L’attenzione del Papa è andata poi al tema dello «sfruttamento delle persone come se fossero macchine da prestazione. Ci sono forme violente, come il caporalato e la schiavitù dei braccianti in agricoltura o nei cantieri edili e in altri luoghi di lavoro, la costrizione a turni massacranti, il gioco al ribasso nei contratti, il disprezzo della maternità, il conflitto tra lavoro e famiglia – ha ricordato -. Quante contraddizioni e quante guerre tra poveri si consumano intorno al lavoro!». Quindi il ricordo dei «lavoratori poveri», aumentati negli ultimi anni: «Persone che, pur avendo un lavoro, non riescono a mantenere le loro famiglie e a dare speranza per il futuro».

Davanti a tutto questo, «il sindacato è chiamato a essere voce di chi non ha voce. Voi dovete fare rumore, per dare voce a chi non ha voce!», è la consegna del pontefice, che alla Cgil ha raccomandato in particolare «l’attenzione per i giovani, spesso costretti a contratti precari, inadeguati, anche schiavizzanti». Quindi, il “grazie” «per ogni iniziativa che favorisce politiche attive del lavoro e tutela la dignità delle persone. In questi anni di pandemia è cresciuto il numero di coloro che presentano le dimissioni dal lavoro – ha evidenziato ancora Bergoglio -. Giovani e meno giovani sono insoddisfatti della loro professione, del clima che si respira negli ambienti lavorativi, delle forme contrattuali, e preferiscono rassegnare le dimissioni. Si mettono in cerca di altre opportunità. Questo fenomeno non dice disimpegno, ma la necessità di umanizzare il lavoro», è il commento del Papa, secondo il quale «anche in questo caso, il sindacato può fare opera di prevenzione, puntando alla qualità del lavoro e accompagnando le persone verso una ricollocazione più confacente al talento di ciascuno».

L’invito finale allora è a «essere sentinelle del mondo del lavoro, generando alleanze e non contrapposizioni sterili. La gente ha sete di pace, soprattutto in questo momento storico, e il contributo di tutti è fondamentale. Educare alla pace anche nei luoghi di lavoro, spesso segnati da conflitti, può diventare segno di speranza per tutti. Anche per le future generazioni. Grazie per quello che fate e che farete per i poveri, i migranti, le persone fragili e con disabilità, i disoccupati. Non tralasciate di prendervi cura anche di chi non si iscrive al sindacato perché ha perso la fiducia; e di fare spazio alla responsabilità giovanile», è l’esortazione conclusiva.

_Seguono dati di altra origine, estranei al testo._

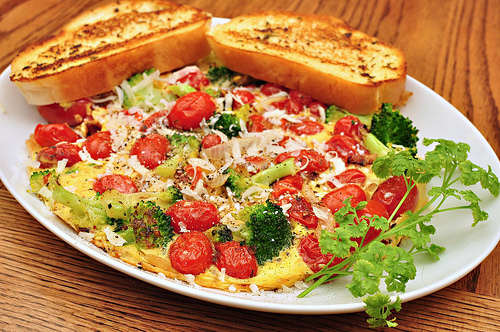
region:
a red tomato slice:
[166, 80, 219, 132]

A portare a Francesco il saluto della Cgil, all’inizio dell’udienza, era stato il segretario generale Maurizio Landini. «Siamo contrari alle politiche di riarmo perché è il momento di investire sulla pace, sulla diplomazia e sulla qualità della vita. È il momento che tutti si adoperino per far tacere le armi, per un cessate il fuoco almeno nel periodo di natale cattolico e quello ortodosso finalizzato a conquistare un negoziato», le sue parole, fortemente radicate nell’attualità. Per Landini, «è il momento di rilanciare l’appello promosso nel 1955 da Einstein e Russel, anche da lei ripreso nella prima settimana del conflitto, che chiedeva a tutti i governi del mondo di rinunciare alla guerra e “trovare i mezzi pacifici per la soluzione di tutte le controversie”».

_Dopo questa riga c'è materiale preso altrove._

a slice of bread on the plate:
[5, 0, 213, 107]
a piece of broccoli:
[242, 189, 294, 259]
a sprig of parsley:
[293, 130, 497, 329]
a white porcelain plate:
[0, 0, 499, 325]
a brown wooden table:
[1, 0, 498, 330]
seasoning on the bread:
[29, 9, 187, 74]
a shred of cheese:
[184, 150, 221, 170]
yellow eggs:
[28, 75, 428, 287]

Nell’analisi del segretario generale, «in un Paese come l’Italia dove calano le nascite ed aumentano gli anziani, in cui ogni anno sono di più i giovani italiani costretti ad andare all’estero a lavorare che i migranti che si fermano nel nostro paese, non è vero che gli stranieri ci rubano il lavoro. Solidarietà ed accoglienza sono necessarie tanto più oggi – ha osservato -, quando crescono le disuguaglianze basate, certo, sul reddito e sulle quantità di ricchezza, ma anche sulla qualità della vita, sull’accessibilità alle risorse naturali, terra, cibo, acqua, sulla possibilità di difendersi dai disastri ambientali». Quindi, il grido d’allarme: «C’è ancora troppo lavoro precario, caporalato, lavoro nero, sfruttamento ed una disoccupazione che cresce per giovani e donne, in particolare nel Mezzogiorno del Paese. Così si calpestano i diritti e la dignità di intere generazioni e la precarietà diventa un eterno presente. Si mortifica la speranza nel futuro perché si impedisce la costruzione di progetti di vita». Ad aggravare la situazione, le infiltrazioni della criminalità e le morti sul lavoro – oltre mille quest’anno, ha reso noto Landini. «Una vera e propria strage che va fermata».